Non solo i giochi su tablet e pc, ma anche la visione passiva di video può nuocere al fisiologico sviluppo del linguaggio, rallentandone, se non addirittura, compromettendone l’apprendimento. A dimostrarlo è uno studio pubblicato sulla rivista Plos One, frutto della collaborazione di ricercatori provenienti da 20 nazioni. Gli studiosi hanno anche appurato che i bambini superano i limiti di tempo raccomandati per l’uso di schermi e che televisione e smartphone sono i dispositivi più utilizzati. Secondo le Linee guida dell’Organizzazione Mondiale della Sanità ai bambini da zero a due anni dovrebbe essere posto un divieto assoluto di restare fermi davanti a uno schermo, mentre dai due ai quattro anni i bimbi non dovrebbero essere mai lasciati per più di un’ora a guardare passivamente lo schermo televisivo o di altro genere, come cellulari e tablet. La ricerca, coordinata da Susana Azzollini della Universidad de Buenos Aires (UBA), evidenzia che una maggiore esposizione a schermi si associa a punteggi più bassi nelle scale usate per valutare lo sviluppo del linguaggio, mentre l’esposizione ai libri e il tempo condiviso con gli adulti sono stati collegati a migliori capacità linguistiche.
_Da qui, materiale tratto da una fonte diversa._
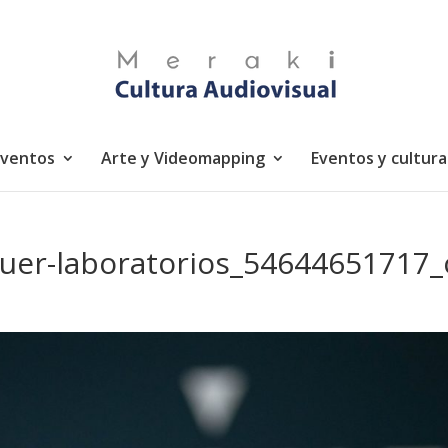
eventos
Arte y Videomapping
Eventos y cultura
quer-laboratorios_54644651717_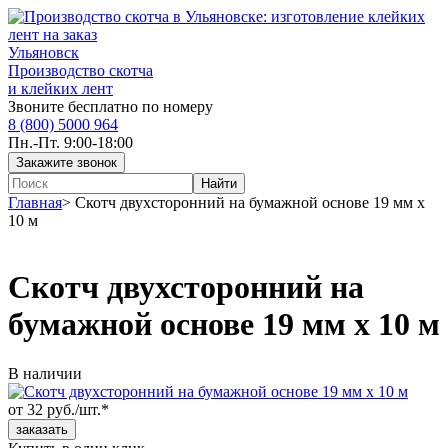
Ульяновск
Производство скотча
и клейких лент
Звоните бесплатно по номеру
8 (800) 5000 964
Пн.-Пт. 9:00-18:00
Главная
>
Скотч двухсторонний на бумажной основе 19 мм x
10 м
Скотч двухсторонний на
бумажной основе 19 мм x 10 м
В наличии
от 32 руб./шт.*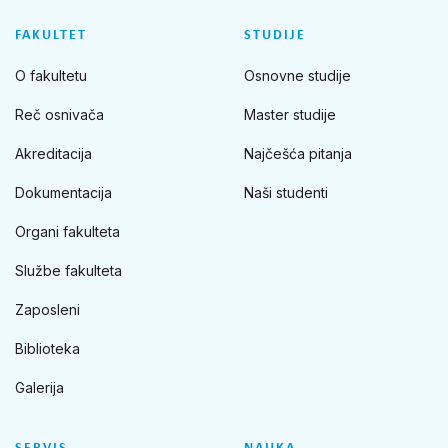
FAKULTET
STUDIJE
O fakultetu
Osnovne studije
Reč osnivača
Master studije
Akreditacija
Najčešća pitanja
Dokumentacija
Naši studenti
Organi fakulteta
Službe fakulteta
Zaposleni
Biblioteka
Galerija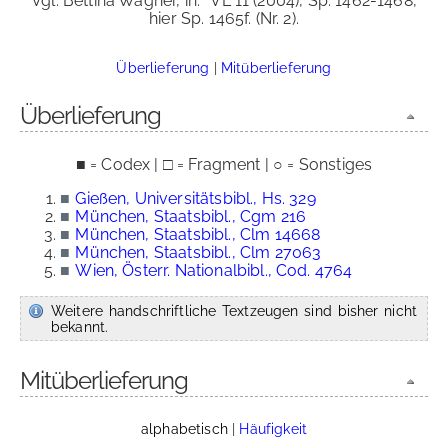
Vgl. Bettina Wagner, in:
VL 11 (2004), Sp. 1462-1468,
hier Sp. 1465f. (Nr. 2).
Überlieferung
|
Mitüberlieferung
Überlieferung
■ = Codex | □ = Fragment | ○ = Sonstiges
■
Gießen, Universitätsbibl., Hs. 329
■
München, Staatsbibl., Cgm 216
■
München, Staatsbibl., Clm 14668
■
München, Staatsbibl., Clm 27063
■
Wien, Österr. Nationalbibl., Cod. 4764
Weitere handschriftliche Textzeugen sind bisher nicht
bekannt.
Mitüberlieferung
alphabetisch
|
Häufigkeit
A confermare i dati della ricerca argentina anche la logopedista Anna Giulia de Cagno, componente della Commissione d’Albo dell’Ordine TSRM e PSTRP di Roma e Provincia: “Non vogliamo demonizzare l’uso dei device, ma deve essere chiaro a tutti che la comunicazione e il linguaggio si sviluppano all’interno della relazione. Ancora prima di produrre e comprendere le parole i bambini e le bambine imparano a regolarsi e co-regolarsi interagendo con i caregivers che attraverso lo sguardo, l’empatia la voce e il corpo interagiscono con il bambino”. La ricerca mostra anche come l’uso di schermi da parte dei bambini sia aumentato soprattutto in seguito alla pandemia, sollevando preoccupazioni circa il suo impatto sullo sviluppo cognitivo e motorio precoce. Già altri studi precedenti avevano gettato un’ombra sugli effetti potenziali dell’uso dello schermo sull’acquisizione precoce del linguaggio, sullo sviluppo socio-emotivo e sulle capacità di autoregolazione dei bambini. “È nello spazio della relazione che emergono le parole e, soprattutto, i significati condivisi – continua la logopedista -. Si tratta, dunque, di un processo cognitivo, emotivo e linguistico in cui potremmo dire che input e output – ovvero linguaggio in entrata e uscita – viaggiano continuamente nelle due direzioni, permettendo all’adulto e al bambino di adattarsi e modularsi reciprocamente. In questa relazione non emerge l’apprendimento di un vocabolario statico, ma un processo dinamico di acquisizione di parole e significati, che permettono al piccolo di elaborare anche la sua teoria della mente, riconoscere l’altro e sintonizzarsi con il mondo esterno. Si interagisce con l’ambiente attraverso il linguaggio”.
I ricercatori hanno analizzato i dati di 1.878 bambini, di età compresa tra i 12 e i 48 mesi, tra agosto 2021 e marzo 2023. I partecipanti sono stati valutati utilizzando informazioni riferite dai genitori sull’uso dello schermo, l’impegno nell’uso condiviso dei media, l’esposizione ai libri, le competenze linguistiche e le tappe dello sviluppo. I risultati hanno mostrato che la TV, anche quando fruita solo in sottofondo durante altre attività, resta il mezzo più usato, in media oltre un’ora al dì. I contenuti di intrattenimento sono i più visti, seguiti dalla musica. L’esposizione agli schermi variava minimamente in base allo stato socioeconomico della famiglia, ma quelle con stato più basso tendono ad utilizzare meno libri e meno risorse educative. Ebbene, è emerso che all’aumentare del tempo trascorso davanti a uno schermo diminuisce il livello di sviluppo del linguaggio, in particolare per quanto riguarda la TV in sottofondo e la visione generale della TV. Una maggiore esposizione allo schermo è stata correlata a una minore densità lessicale e a un più tardivo raggiungimento delle tappe linguistiche. Al contrario, l’esposizione ai libri e l’impegno condiviso sullo schermo con gli adulti sono stati collegati positivamente alle competenze linguistiche. I risultati non sorprendono se si considera che “utilizzando i device il bambino è bombardato di input a prescindere dalla risonanza che hanno in lui: non c’è modulazione e l’attivazione che ne deriva non è accolta e rimodellata dall’adulto. Non c’è uno spazio immediato di produzione e condivisione del significato. L’input che il bambino riceve non trova uno spazio per essere rielaborato in un rispecchiamento che è lo spazio di crescita”, conclude la dottoressa De Cagno.